Step 8: Tests of Reliability: Establishing if Responses Are Consistent When Repeated
  • Cronbach’s alpha is a measure of internal consistency; how closely items are related within a group. For the overall final scale items was 0.95 (excellent) and ranged from 0.74 (acceptable) to 0.93 (excellent) for the six identified factors. The scale-specific and factor-specific alpha results were similar for most countries.

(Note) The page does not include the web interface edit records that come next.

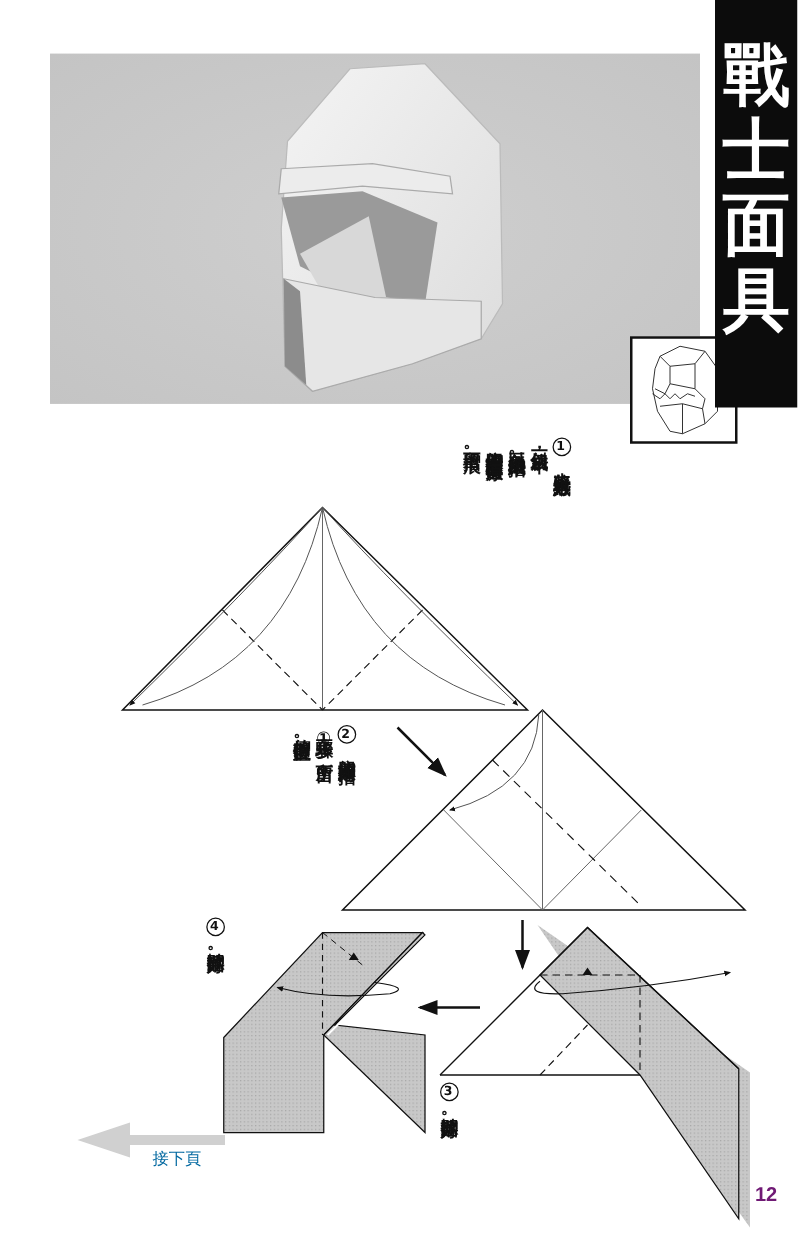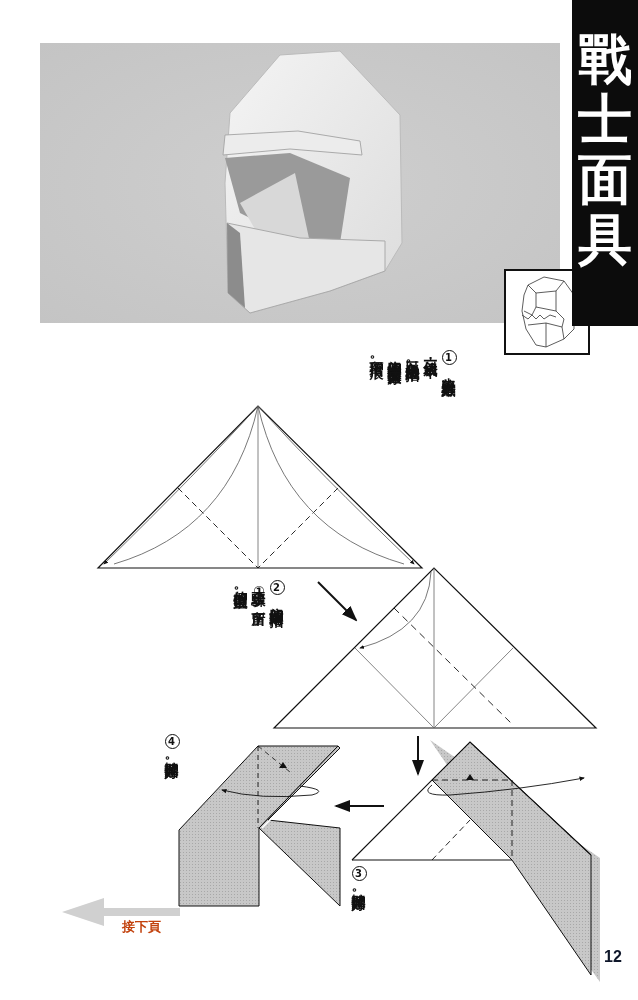--- a/index.html
+++ b/index.html
@@ -20,7 +20,7 @@
           font-size:10px; line-height:13px; text-align:center; writing-mode:horizontal-tb;
           margin-bottom:2px; }
   .diagram { position:absolute; left:0; top:0; }
-  .next-label { position:absolute; left:122px; top:918px; font-size:13px; font-weight:bold; color:#c2410c; }
+  .next-label { position:absolute; left:122px; top:918px; font-size:13px; font-weight:normal; color:#0369a1; }
   .page-num { position:absolute; left:604px; top:948px; font-size:16px; font-weight:bold; color:#0f172a;
               font-family:"Liberation Sans", sans-serif; }
 </style>

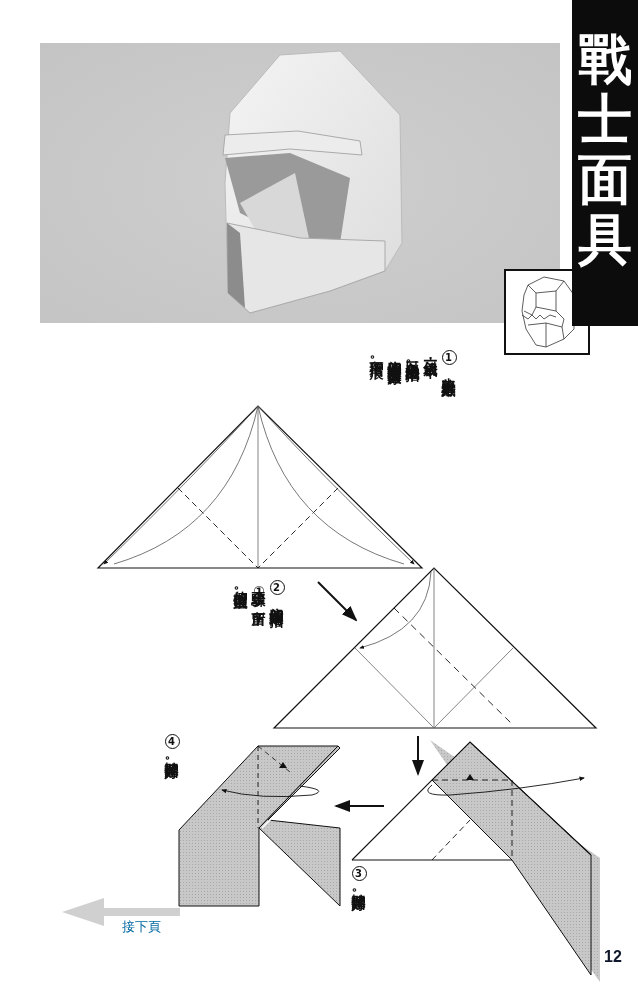--- a/index.html
+++ b/index.html
@@ -21,7 +21,7 @@
           margin-bottom:2px; }
   .diagram { position:absolute; left:0; top:0; }
   .next-label { position:absolute; left:122px; top:918px; font-size:13px; font-weight:normal; color:#0369a1; }
-  .page-num { position:absolute; left:604px; top:948px; font-size:16px; font-weight:bold; color:#0f172a;
+  .page-num { position:absolute; left:604px; top:948px; font-size:16px; font-weight:bold; color:#701a75;
               font-family:"Liberation Sans", sans-serif; }
 </style>
 </head>

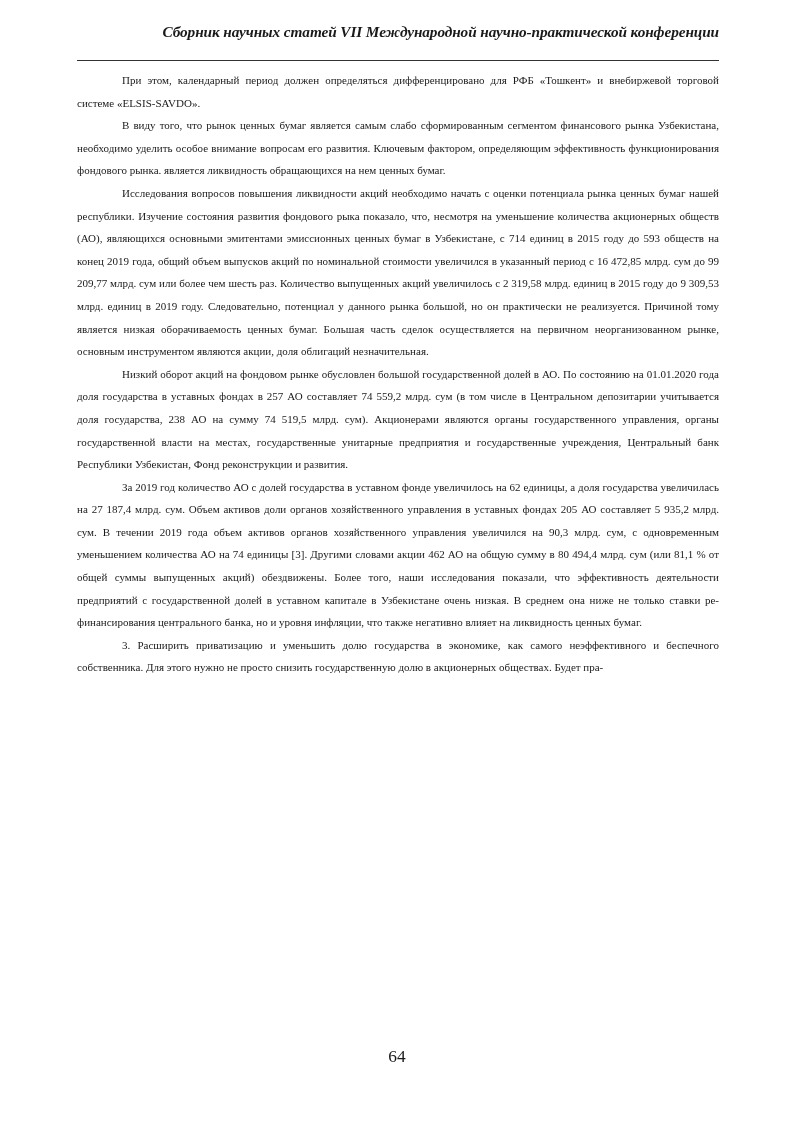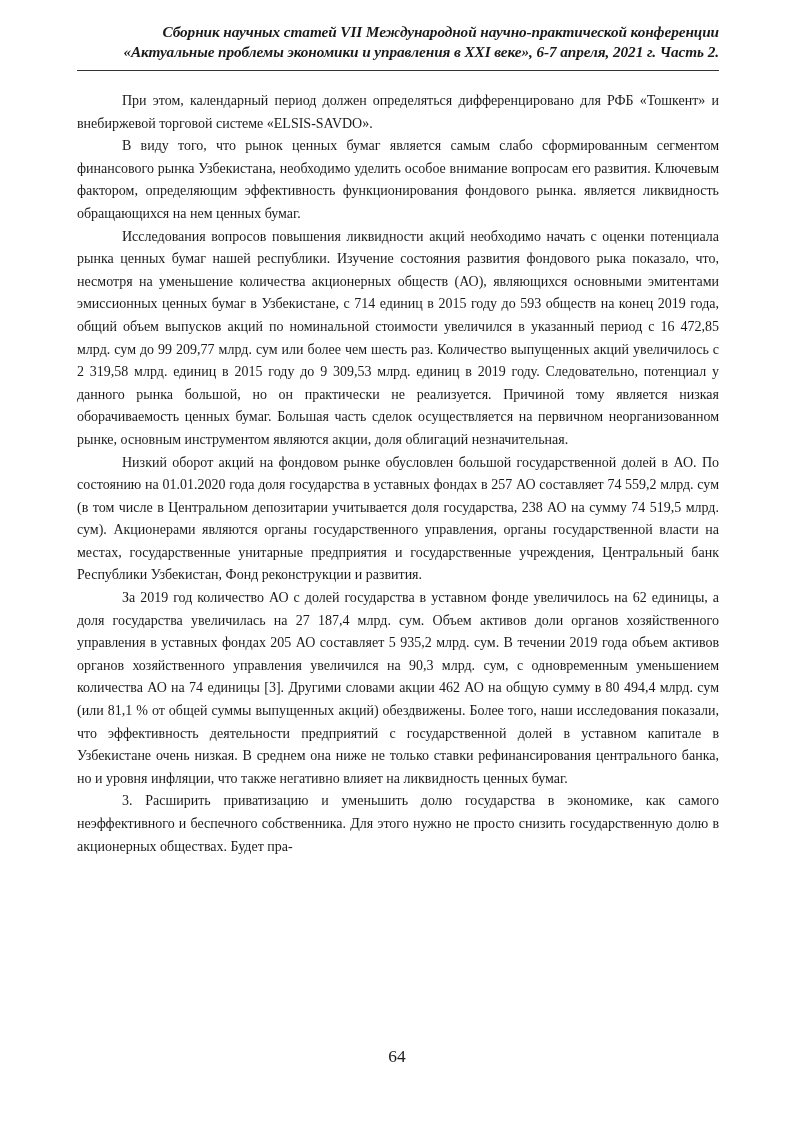--- a/index.html
+++ b/index.html
@@ -10,7 +10,7 @@
     }
     .header {
       font-style: italic; font-weight: bold; font-size: 15.3px; line-height: 20px;
-      text-align: right; padding-bottom: 8px; border-bottom: 1px solid #333;
+      text-align: right; padding-bottom: 18px; border-bottom: 1px solid #333;
       letter-spacing: -0.1px;
     }
     .header div { white-space: nowrap; }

Step 9: Tests of Validity: Ensuring You Measure the Latent Dimension You Intended
  • We examined the validity of MIES in line with Cook’s recommendation

  • Content validity of MIES was ensured as the item development process included a scoping review to identify relevant tools, as well as content validity discussions with both the target population and an expert panel

  • Response process refers to how well the respondents’ response aligns with the intended construct, and we used cognitive interviews as part of pilot testing to ensure that respondents understand the items as we designed

  • Evidence on the internal structure of the scale derived from internal consistency and factor structure analysis

  • We do not yet have evidence on relations to other variables and consequences for MIES scale, but the tool could be used in the future to identify hospitals that trained interns with poorer internship experience and further improve internship training environment

  • CFI, comparative fit index; RMSEA, root mean square error of approximation; SRMR, standard root mean square residual.